*What you have to do:*
The part to set down runs from the first line of the data below through the line with "39: (265, 224, 0.95)", inclusive; write it exactly and leave out the pictures.

++++ Exercise material

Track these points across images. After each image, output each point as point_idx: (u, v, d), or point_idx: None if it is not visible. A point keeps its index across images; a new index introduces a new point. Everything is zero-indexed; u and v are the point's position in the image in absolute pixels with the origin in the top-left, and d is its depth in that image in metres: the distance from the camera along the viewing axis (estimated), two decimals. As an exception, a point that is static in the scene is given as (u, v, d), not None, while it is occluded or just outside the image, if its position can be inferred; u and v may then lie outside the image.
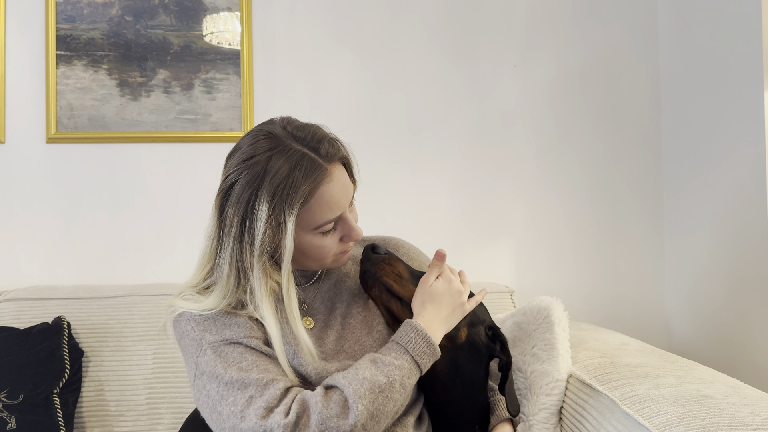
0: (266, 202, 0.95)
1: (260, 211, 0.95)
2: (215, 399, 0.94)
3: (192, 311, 1.02)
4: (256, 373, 0.94)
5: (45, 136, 1.86)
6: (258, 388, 0.92)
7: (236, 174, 0.97)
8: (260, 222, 0.95)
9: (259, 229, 0.95)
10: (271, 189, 0.94)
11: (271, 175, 0.95)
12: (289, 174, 0.95)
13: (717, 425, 0.90)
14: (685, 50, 1.87)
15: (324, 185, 0.97)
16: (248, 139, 1.01)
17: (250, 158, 0.97)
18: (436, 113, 1.96)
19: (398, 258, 1.11)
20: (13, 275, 1.84)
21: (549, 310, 1.29)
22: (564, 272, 1.98)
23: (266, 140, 0.98)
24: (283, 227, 0.95)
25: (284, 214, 0.95)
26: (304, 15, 1.93)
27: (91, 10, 1.88)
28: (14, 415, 1.40)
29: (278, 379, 0.93)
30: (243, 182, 0.96)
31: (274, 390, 0.92)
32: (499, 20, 1.98)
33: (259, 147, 0.97)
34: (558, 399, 1.21)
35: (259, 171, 0.95)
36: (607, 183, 1.99)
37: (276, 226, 0.96)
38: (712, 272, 1.76)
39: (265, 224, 0.95)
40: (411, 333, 0.98)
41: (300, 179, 0.95)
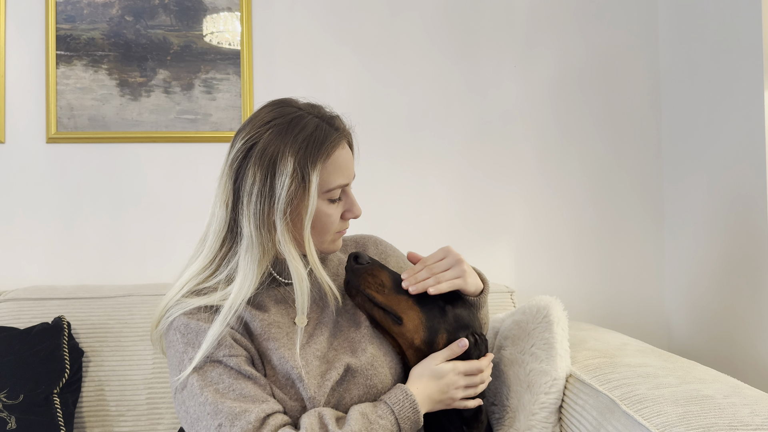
0: (291, 156, 0.99)
1: (285, 166, 0.98)
2: (193, 417, 0.95)
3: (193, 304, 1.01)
4: (230, 400, 0.94)
5: (45, 136, 1.86)
6: (228, 418, 0.92)
7: (258, 135, 1.01)
8: (285, 176, 0.98)
9: (284, 183, 0.98)
10: (296, 144, 0.99)
11: (296, 132, 1.00)
12: (313, 132, 1.01)
13: (717, 425, 0.90)
14: (685, 50, 1.87)
15: (339, 149, 1.04)
16: (266, 108, 1.06)
17: (272, 120, 1.02)
18: (436, 113, 1.96)
19: (381, 266, 1.10)
20: (13, 275, 1.84)
21: (548, 310, 1.29)
22: (564, 272, 1.98)
23: (284, 107, 1.05)
24: (308, 182, 1.00)
25: (308, 168, 0.99)
26: (304, 15, 1.93)
27: (91, 10, 1.88)
28: (14, 415, 1.40)
29: (250, 410, 0.93)
30: (266, 140, 1.00)
31: (244, 423, 0.91)
32: (499, 20, 1.98)
33: (281, 111, 1.03)
34: (556, 398, 1.21)
35: (283, 129, 1.00)
36: (607, 183, 1.99)
37: (300, 180, 0.99)
38: (712, 272, 1.76)
39: (290, 178, 0.98)
40: (401, 396, 1.01)
41: (321, 138, 1.01)
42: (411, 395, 1.00)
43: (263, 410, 0.94)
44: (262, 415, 0.93)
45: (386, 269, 1.10)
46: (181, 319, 1.01)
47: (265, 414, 0.94)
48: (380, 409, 0.99)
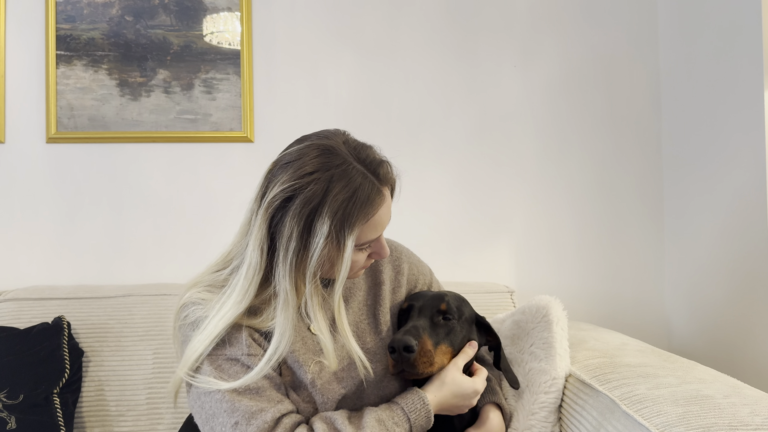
0: (328, 219, 0.95)
1: (321, 228, 0.95)
2: (209, 413, 0.95)
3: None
4: (246, 399, 0.94)
5: (45, 136, 1.86)
6: (245, 417, 0.93)
7: (299, 187, 0.96)
8: (321, 238, 0.95)
9: (318, 244, 0.95)
10: (333, 207, 0.95)
11: (335, 193, 0.95)
12: (353, 195, 0.96)
13: (717, 425, 0.90)
14: (685, 50, 1.87)
15: (379, 209, 1.00)
16: (308, 151, 0.99)
17: (312, 173, 0.96)
18: (436, 113, 1.96)
19: (422, 333, 1.07)
20: (13, 275, 1.84)
21: (548, 309, 1.29)
22: (564, 272, 1.97)
23: (329, 156, 0.98)
24: (342, 246, 0.96)
25: (344, 233, 0.96)
26: (304, 15, 1.93)
27: (91, 10, 1.88)
28: (14, 415, 1.40)
29: (266, 410, 0.94)
30: (306, 195, 0.95)
31: (260, 422, 0.92)
32: (499, 20, 1.98)
33: (322, 162, 0.97)
34: (556, 397, 1.22)
35: (323, 188, 0.95)
36: (607, 183, 1.99)
37: (334, 243, 0.96)
38: (712, 272, 1.76)
39: (325, 240, 0.95)
40: (418, 405, 1.02)
41: (362, 202, 0.96)
42: (428, 405, 1.02)
43: (279, 410, 0.95)
44: (278, 415, 0.95)
45: (426, 330, 1.08)
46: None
47: (280, 414, 0.95)
48: (397, 415, 1.00)
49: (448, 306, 1.12)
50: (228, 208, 1.91)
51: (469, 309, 1.18)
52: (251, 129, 1.90)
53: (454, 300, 1.15)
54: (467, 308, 1.17)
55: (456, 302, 1.15)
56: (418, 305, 1.13)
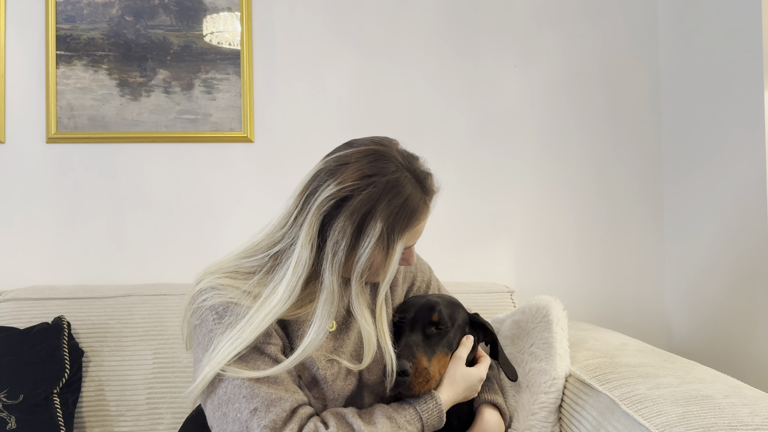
0: (380, 222, 0.99)
1: (373, 230, 0.99)
2: (223, 398, 0.95)
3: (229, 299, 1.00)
4: (265, 386, 0.95)
5: (45, 136, 1.86)
6: (264, 404, 0.93)
7: (354, 189, 0.99)
8: (372, 239, 0.98)
9: (368, 245, 0.99)
10: (387, 212, 0.99)
11: (389, 198, 0.99)
12: (404, 202, 1.01)
13: (717, 425, 0.90)
14: (685, 50, 1.87)
15: (424, 219, 1.06)
16: (365, 155, 1.03)
17: (372, 176, 1.00)
18: (435, 113, 1.96)
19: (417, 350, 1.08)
20: (13, 275, 1.84)
21: (547, 309, 1.29)
22: (564, 272, 1.97)
23: (386, 162, 1.02)
24: (391, 249, 1.01)
25: (394, 237, 1.00)
26: (304, 15, 1.93)
27: (91, 10, 1.88)
28: (14, 415, 1.40)
29: (285, 398, 0.95)
30: (362, 198, 0.99)
31: (279, 410, 0.94)
32: (499, 20, 1.98)
33: (380, 167, 1.01)
34: (556, 397, 1.22)
35: (379, 192, 0.99)
36: (607, 183, 1.99)
37: (383, 246, 1.00)
38: (712, 272, 1.76)
39: (375, 242, 0.99)
40: (431, 404, 1.03)
41: (411, 210, 1.02)
42: (440, 405, 1.03)
43: (296, 400, 0.97)
44: (295, 405, 0.96)
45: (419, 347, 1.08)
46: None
47: (297, 404, 0.96)
48: (409, 414, 1.01)
49: (440, 316, 1.12)
50: (228, 207, 1.91)
51: (462, 313, 1.17)
52: (251, 129, 1.90)
53: (446, 308, 1.14)
54: (460, 313, 1.17)
55: (448, 309, 1.14)
56: (410, 317, 1.12)
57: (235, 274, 1.04)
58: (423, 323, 1.11)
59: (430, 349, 1.08)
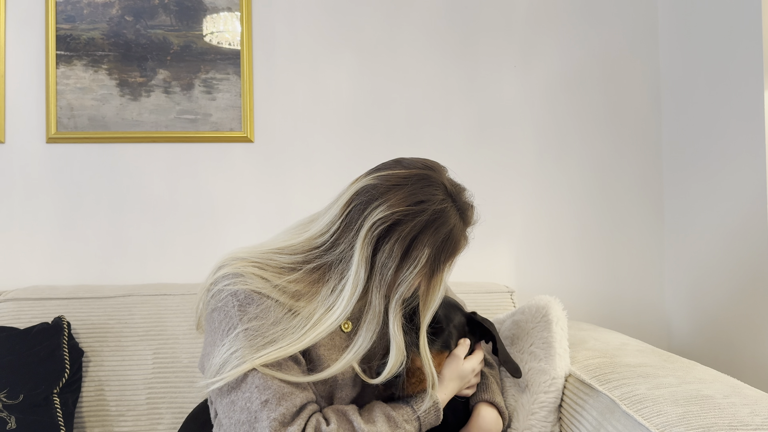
0: (428, 249, 1.00)
1: (420, 255, 1.00)
2: (232, 385, 0.96)
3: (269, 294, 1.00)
4: (278, 380, 0.96)
5: (45, 136, 1.86)
6: (275, 397, 0.94)
7: (406, 215, 1.00)
8: (417, 265, 1.00)
9: (413, 270, 1.00)
10: (434, 239, 1.01)
11: (437, 226, 1.01)
12: (450, 232, 1.02)
13: (717, 425, 0.90)
14: (685, 50, 1.87)
15: (462, 250, 1.08)
16: (418, 179, 1.03)
17: (423, 202, 1.01)
18: (436, 113, 1.96)
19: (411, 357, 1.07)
20: (13, 275, 1.84)
21: (547, 309, 1.29)
22: (564, 272, 1.97)
23: (437, 190, 1.03)
24: (436, 276, 1.02)
25: (439, 264, 1.02)
26: (304, 15, 1.93)
27: (91, 10, 1.88)
28: (14, 415, 1.40)
29: (296, 394, 0.96)
30: (414, 224, 1.00)
31: (290, 405, 0.94)
32: (499, 20, 1.98)
33: (431, 194, 1.02)
34: (555, 397, 1.22)
35: (430, 219, 1.00)
36: (607, 183, 1.99)
37: (426, 272, 1.01)
38: (712, 272, 1.76)
39: (421, 268, 1.00)
40: (429, 404, 1.04)
41: (455, 240, 1.03)
42: (437, 403, 1.04)
43: (306, 397, 0.97)
44: (305, 401, 0.97)
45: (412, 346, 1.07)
46: None
47: (306, 401, 0.97)
48: (406, 413, 1.02)
49: (436, 315, 1.12)
50: (228, 207, 1.91)
51: (459, 314, 1.17)
52: (251, 129, 1.90)
53: (442, 307, 1.14)
54: (457, 313, 1.17)
55: (444, 310, 1.15)
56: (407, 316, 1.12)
57: (265, 266, 1.03)
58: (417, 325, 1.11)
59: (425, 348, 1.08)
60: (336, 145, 1.93)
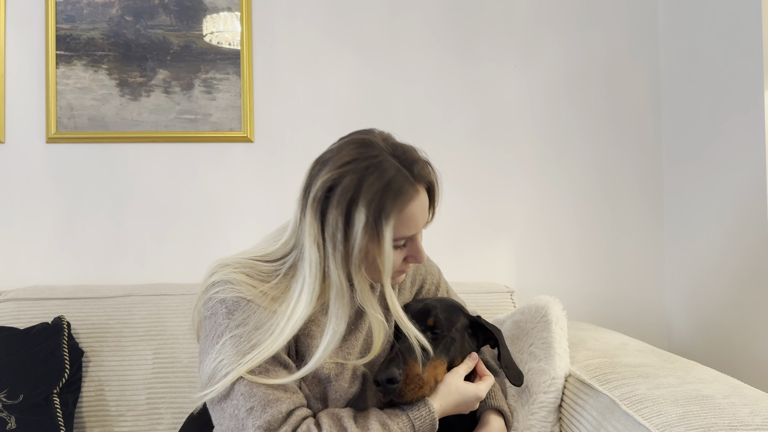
0: (364, 208, 0.96)
1: (359, 217, 0.96)
2: (222, 393, 0.96)
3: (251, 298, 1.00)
4: (264, 386, 0.96)
5: (45, 136, 1.86)
6: (261, 404, 0.94)
7: (337, 176, 0.98)
8: (359, 227, 0.96)
9: (358, 234, 0.97)
10: (368, 196, 0.97)
11: (369, 182, 0.97)
12: (387, 185, 0.97)
13: (717, 425, 0.90)
14: (685, 50, 1.87)
15: (413, 202, 1.01)
16: (347, 144, 1.02)
17: (349, 162, 0.98)
18: (436, 113, 1.96)
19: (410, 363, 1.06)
20: (13, 275, 1.84)
21: (547, 309, 1.29)
22: (564, 272, 1.97)
23: (367, 148, 1.01)
24: (381, 236, 0.98)
25: (381, 223, 0.97)
26: (304, 15, 1.93)
27: (91, 10, 1.88)
28: (14, 415, 1.40)
29: (282, 399, 0.96)
30: (344, 184, 0.97)
31: (276, 411, 0.94)
32: (499, 20, 1.98)
33: (360, 153, 1.00)
34: (555, 397, 1.21)
35: (359, 177, 0.97)
36: (607, 183, 1.99)
37: (373, 234, 0.98)
38: (712, 272, 1.76)
39: (363, 230, 0.97)
40: (424, 412, 1.02)
41: (395, 192, 0.98)
42: (433, 413, 1.03)
43: (294, 402, 0.97)
44: (292, 407, 0.96)
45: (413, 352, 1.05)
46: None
47: (294, 406, 0.97)
48: (402, 421, 1.01)
49: (436, 320, 1.11)
50: (228, 207, 1.91)
51: (461, 316, 1.16)
52: (251, 129, 1.90)
53: (443, 311, 1.13)
54: (459, 316, 1.16)
55: (445, 313, 1.13)
56: None
57: (251, 271, 1.04)
58: (418, 328, 1.09)
59: (425, 355, 1.07)
60: (336, 145, 1.93)
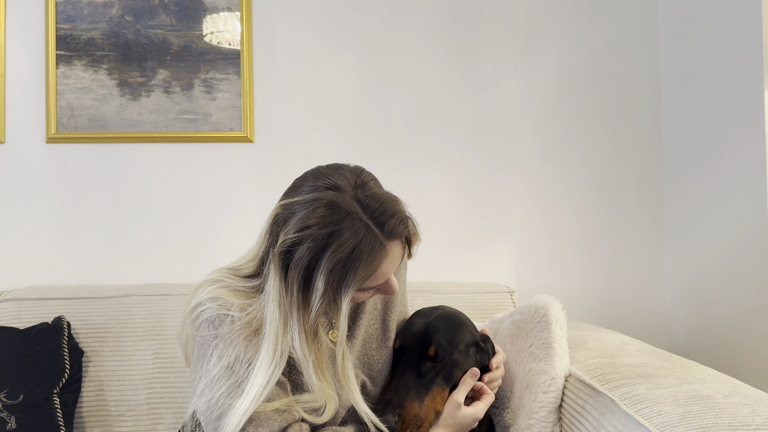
0: (323, 277, 0.91)
1: (317, 285, 0.92)
2: (218, 414, 0.96)
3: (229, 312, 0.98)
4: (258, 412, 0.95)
5: (45, 136, 1.86)
6: (252, 424, 0.94)
7: (297, 240, 0.92)
8: (317, 294, 0.92)
9: (315, 301, 0.93)
10: (329, 266, 0.91)
11: (331, 251, 0.91)
12: (350, 254, 0.91)
13: (717, 425, 0.90)
14: (685, 50, 1.87)
15: (382, 263, 0.95)
16: (314, 203, 0.93)
17: (312, 226, 0.91)
18: (436, 113, 1.96)
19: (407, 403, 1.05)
20: (13, 275, 1.84)
21: (546, 309, 1.29)
22: (564, 272, 1.97)
23: (333, 211, 0.92)
24: (339, 305, 0.94)
25: (340, 294, 0.93)
26: (304, 15, 1.93)
27: (91, 10, 1.88)
28: (14, 415, 1.40)
29: (273, 419, 0.95)
30: (301, 253, 0.92)
31: (267, 430, 0.94)
32: (499, 20, 1.97)
33: (323, 218, 0.92)
34: (555, 397, 1.21)
35: (322, 246, 0.91)
36: (607, 183, 1.99)
37: (331, 302, 0.94)
38: (712, 272, 1.76)
39: (321, 299, 0.92)
40: None
41: (359, 259, 0.92)
42: None
43: (286, 420, 0.96)
44: (284, 425, 0.95)
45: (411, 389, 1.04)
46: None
47: (287, 423, 0.96)
48: None
49: (438, 347, 1.09)
50: (228, 208, 1.91)
51: (466, 334, 1.14)
52: (251, 129, 1.90)
53: (446, 335, 1.10)
54: (463, 333, 1.14)
55: (448, 336, 1.11)
56: (407, 346, 1.10)
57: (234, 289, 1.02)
58: (418, 357, 1.08)
59: (424, 389, 1.06)
60: (336, 145, 1.93)
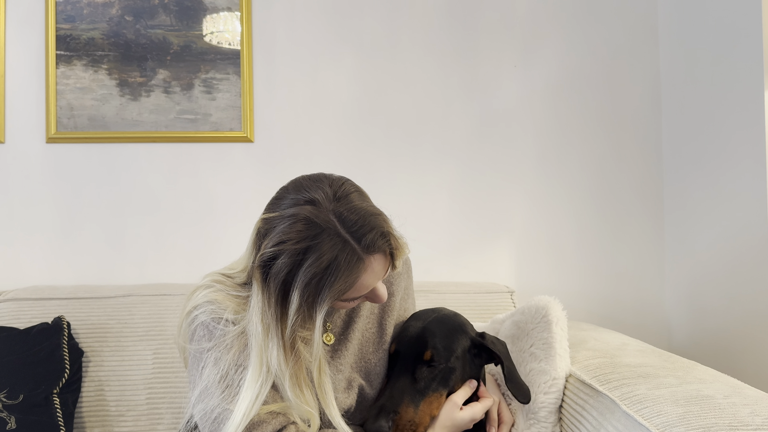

++++++++

*Task solution:*
Track these points across images. After each image, output each point as point_idx: (u, v, d), or point_idx: None if it is not visible. A point keeps its index across images; a new index introduces a new point. Everything is zero-indexed; u and v are the point's position in the image in absolute pixels with the origin in the top-left, and d is its depth in that image in metres: the distance from the camera along the viewing axis (estimated), two decimals. As an exception, a point that is static in the scene is given as (u, v, d), not None, while it is occluded or just outside the image, if its position can be inferred; u and v may then lie outside the image.
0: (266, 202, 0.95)
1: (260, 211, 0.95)
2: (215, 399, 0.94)
3: (192, 311, 1.02)
4: (256, 373, 0.94)
5: (45, 136, 1.86)
6: (258, 388, 0.92)
7: (236, 174, 0.97)
8: (260, 222, 0.95)
9: (259, 229, 0.95)
10: (271, 189, 0.94)
11: (271, 175, 0.95)
12: (289, 174, 0.95)
13: (717, 425, 0.90)
14: (685, 50, 1.87)
15: (324, 185, 0.97)
16: (248, 139, 1.01)
17: (250, 158, 0.97)
18: (436, 113, 1.96)
19: (398, 258, 1.11)
20: (13, 275, 1.84)
21: (549, 310, 1.29)
22: (564, 272, 1.98)
23: (266, 140, 0.98)
24: (283, 227, 0.95)
25: (284, 214, 0.95)
26: (304, 15, 1.93)
27: (91, 10, 1.88)
28: (14, 415, 1.40)
29: (278, 379, 0.93)
30: (243, 182, 0.96)
31: (274, 390, 0.92)
32: (499, 20, 1.98)
33: (259, 147, 0.97)
34: (558, 399, 1.21)
35: (259, 171, 0.95)
36: (607, 183, 1.99)
37: (276, 226, 0.96)
38: (712, 272, 1.76)
39: (265, 224, 0.95)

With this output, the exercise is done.